6. Yazarken ilham aldığınız şey nedir? Bir kişi olabilir bir nesne olabilir. O ilham periniz size ne olunca geliyor?

İlham kendi kafasına göre geliyor. Nerde geleceğini inanın ben de bilmiyorum. Bazen bir rüya beni öyküye götürürken bazen bir olay bunu yapabiliyor. Gezmek çok işe yarıyor. Okumak da öyle. Son olarak da müzik…

7. Beğendiğiniz ve kitaplarını okuduğunuz bir yazar var mı?

Güzel olan her kalemi okuyorum. Ayrım yapmıyorum ama kendi ülkemin yazarlarına daha bir eğilimliyim. Bizi en iyi biz anlatırız. Bence çok iyi kaleme sahip pek çok yazarımız da var.

8. Peki yazarlarla görüşme imkânınız oldu mu? Bir araya geldiniz mi hiç?

Etrafımda pek çok yazar arkadaşım var zaten. Tabi ki oldu.

9. Konularınızı nasıl seçiyorsunuz?

İlhan nasıl gelirse konu da o oluyor. Konu seçimimde hiç zorlanmıyorum.

10. Peki son olarak Buradan okurlarınıza seslenmek isteseniz ne derdiniz?

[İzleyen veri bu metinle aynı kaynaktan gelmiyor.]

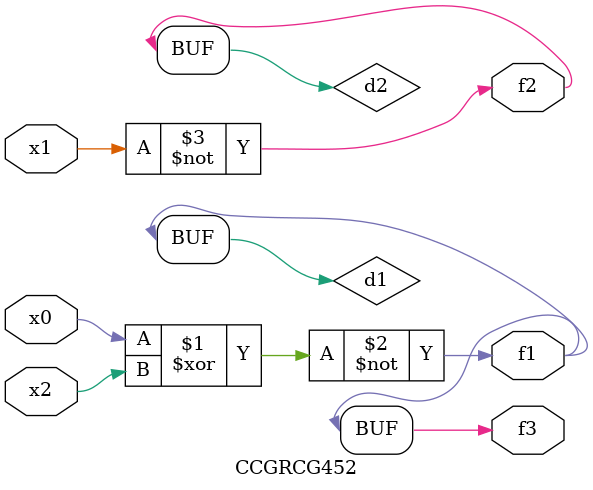
<source format=v>
module CCGRCG452(
	input x0, x1, x2,
	output f1, f2, f3
);

	wire d1, d2, d3;

	xnor (d1, x0, x2);
	nand (d2, x1);
	nor (d3, x1, x2);
	assign f1 = d1;
	assign f2 = d2;
	assign f3 = d1;
endmodule

</source>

Lütfen okusunlar. Kendinelerinin seveceği türden ne varsa okusunlar. Okumak insanı geliştiren bir olay ve günümüzün yorgunluğunu çıkarmanın en kolay yolu. Hele hele içinde bulunduğumuz şu salgın günlerde hayattan kopmamanın en kolay yolu. Ayrıca her kahramanda birazcık biz de varızdır. Bizler ayrı gibi görünen benzer parçalarızdır aslında. Bana göre insan, tam anlamıyla da budur zaten.